Del mismo caladero procedían El cachorro (y su fiel Batán), El jabato (y el forzudo Taurus), El capitán Trueno (con Crispín y
Goliat), El sheriff King, Tarzán, Dick Norton, Flash Gordon
(con Dale Arden y los chicos del espacio), El
hombre enmascarado (el duende que camina) y los personajes de los relatos
situados en la II Guerra Mundial y la guerra de Corea ofrecidos en Hazañas bélicas, donde gobernaban los guiones
y los lápices de Boixcar, Alan Doyer y Alex Simons.

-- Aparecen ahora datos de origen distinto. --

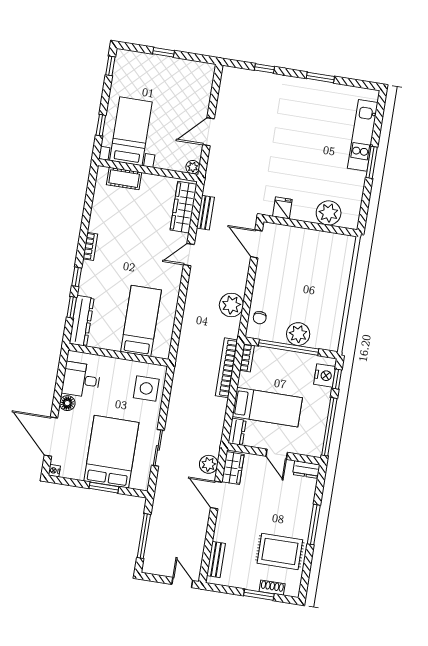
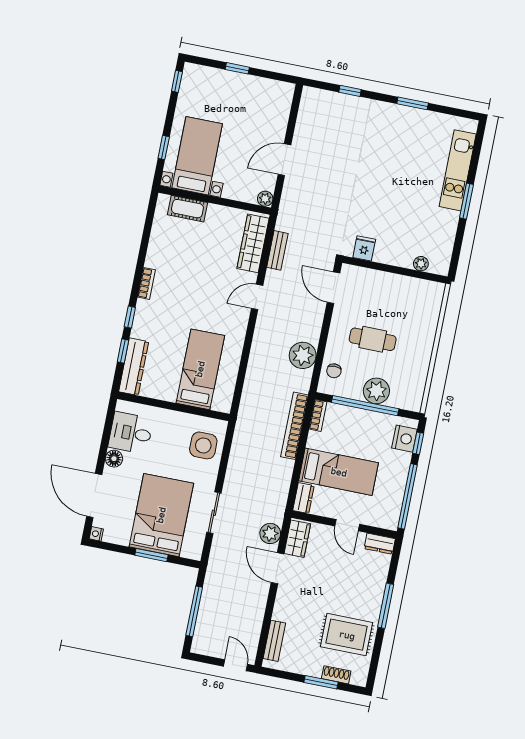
plant: (329, 213) -> (421, 264), width x0.53, depth x0.53
cafe table: (293, 288) -> (373, 339), added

Todos ellos debían disputar las preferencias
infantiles con héroes como Jeque Blanco,
Mendoza Colt, Doc Savage, Aventuras del FBI
(de tres agentes: Jack, Sam y el joven Bill), de la madrileña Editorial Rollán,
con Diego Valor (“de los cielos
caballero, de malvados el terror”) de Buylla y Bayo, el Coyote y Dos hombres
buenos (Guzmán y Silveira) de José Mallorquí, para Editorial Cid, también
de Madrid, y con El guerrero del antifaz
y Roberto Alcázar y Pedrín, de la
Editorial Valenciana.
Para la gente menuda y para los bachilleres de
toda laya y condición, los tebeos y novelas baratas (del Oeste, policíacas, de piratas
y de aventuras en general), junto con los programas de radio y las sesiones de
cine de barrio, suponían la necesaria y liberadora alternativa a los deberes
escolares y a las plúmbeas clases dedicadas a memorizar, que no a comprender,
el hermético mensaje del dogma católico y el no menos abstruso de la Formación
del Espíritu Nacional (FEN), que compendiaba el ideario político franquista, con
el que instructores falangistas intentaban
inculcar los principios políticos que sostenían la dictadura a las nuevas
generaciones, que, perplejas entre las tres personas divinas de un solo dios
verdadero -“uno en esencia y trino personas”- y “la unidad de destino en lo
universal”, que decían que era España, dejaban volar su imaginación con las
aventuras de los tebeos.
La verdadera patria es la infancia, decía
Rilke, y puede que sea cierto, porque en la infancia se configura la
personalidad, se adquieren los códigos que insertan al individuo en determinada
cultura y se adquieren los valores morales, que, en buena medida, van a guiarle
el resto de su vida.
En este aspecto, miles, millones de niños y
jóvenes españoles, chicas también, naturalmente, fueron educados durante
décadas no sólo por sus familiares, por maestros, por inevitables curas, monjas
y profesores de FEN, sino también y con mucha ventaja por los tipos humanos y
los estereotipos sociales suministrados por divertidos relatos elaborados en
Barcelona.
¿Cómo
sería posible odiar a los catalanes desde cualquier lugar de España, sin
renunciar a una parte de la infancia?